Be careful that you don't "fall between chairs".
Buying a $30K
boat, when your cash availability is 50, will leave you with too little of a "precautionary (cash) balance". Stick to 30 feet (that is the "sweet spot” for people who are not rich), buy for 10K, and you'll make it.
Clearly,
buying a structurally sound
hull and rig, of sound design, is the alpha and omega of buying old, used,
cheap boats. What is IN the
hull and ON the hull (and spars) is of secondary importance, since deficiencies in those items are something you can do something about yourself. For
cheap. If not now, then when you have learned to do it. And you WILL learn :-)
Given that I'm a pre-WWII model, I don't climb masts with the alacrity I used to, my reaction time is not what it once was, and neither is my balance. So I chose to buy for 10 (17 when all was said and done) and re-engine for 15. Now TrentePieds will live to be a hundred, and I can look forward to accompanying her a fair bit along the way, cos I'll have complete
reliability, mechanically.
"Sound hull and rig" depends, in part, on where you intend to use the
boat. Your statement of possible destinations is all over the map. "Horses for courses" applies also to boats.
Norway is NOT Otahiti, and Otahiti is NOT the
Mediterranean. And
Norway is NOT the coast of
British Columbia or
Alaska, although they look the same at first glance. The reason that they are not the same, is that the
weather regimes are not the same.
Be aware that you cannot buy a
used boat and drive it off the dealer's lot like you would a Toyota. A realistic time-frame for a
novice to buy a thirty-footer, fit her out and trial her for
blue water use would be, say, five years. That means in reality that you'll be doing coastwise cruising for that time, which is just as well if you are a
novice, for you will need that time, if you are a novice now, to learn to be a
skipper.
You can certainly feed yourself for $650/mnth, though you cannot feed yourself AND the boat within that limit. Just hauling and bottom painting, which you should be doing each year, will cost you $650, possibly $800. Your sacrificial zinks, another $100, and on and on. And on. When you lay your cruising
budget be aware that there are members of this forum that I judge, reading between the lines, can spend fifty dollars, or ever five hundred, as casually as you and I would spend five. Being clear-eyed about that obviously becomes important when you cogitate on what recommendation to accept and which ones you should reject.

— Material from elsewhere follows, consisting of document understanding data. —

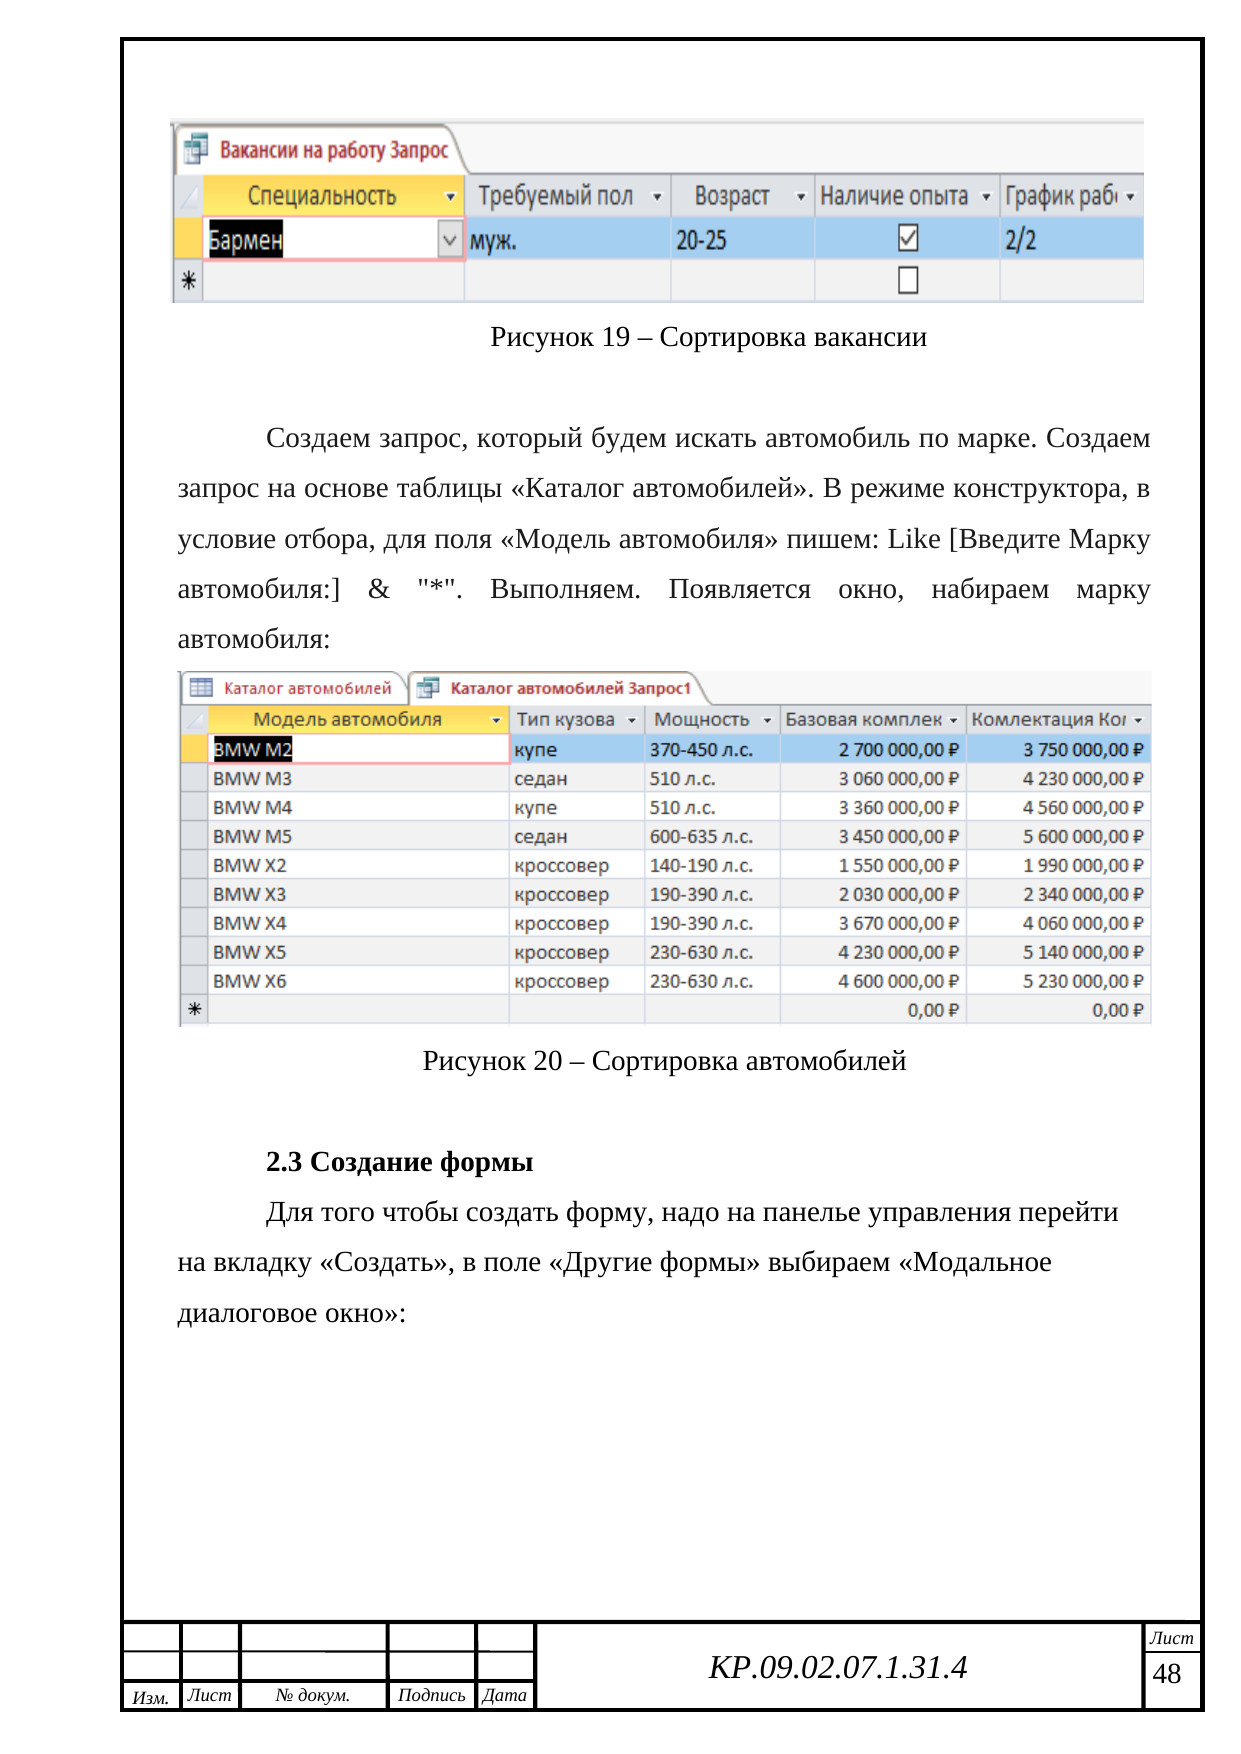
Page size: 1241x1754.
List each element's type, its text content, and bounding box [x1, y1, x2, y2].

picture [170, 118, 1144, 303]
text Для того чтобы создать форму, надо на панелье управления перейти на вкладку «Создать», в поле «Другие формы» выбираем «Модальное диалоговое окно»: [177, 1194, 1152, 1328]
subtitle 2.3 Создание формы [177, 1144, 1152, 1177]
text Создаем запрос, который будем искать автомобиль по марке. Создаем запрос на основе таблицы «Каталог автомобилей». В режиме конструктора, в условие отбора, для поля «Модель автомобиля» пишем: Like [Введите Марку автомобиля:] & "*". Выполняем. Появляется окно, набираем марку автомобиля: [177, 420, 1152, 655]
picture [177, 671, 1152, 1027]
text Рисунок 19 – Сортировка вакансии [177, 319, 1152, 353]
text Рисунок 20 – Сортировка автомобилей [177, 1043, 1152, 1077]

In brief: You don't need “ModCons”. They are nice to have, but you don't NEED them . My
depth sounder is an oldfashioned lead-line. Five bux worth of sinker from the
fishing gear and 10 fathoms of cod line. I have a $3K
Garmin “chart plotter”, but only because it came with the boat. I don't NEED it, and I seldom use it. My retro-fit
GPS from the car comes with me and gives me the co-ordinates anywhere I'll be going, and every fifteen minutes I plot my position on a paper chart. Why do I do that? Because being on
passage at 5 knots is, for me, so excruciatingly boring, that I just HAVE to fnd something to do :-)
So concentrate on finding a sound HULL and STANDING RIG suitable for, and located in, the waters you want to ply.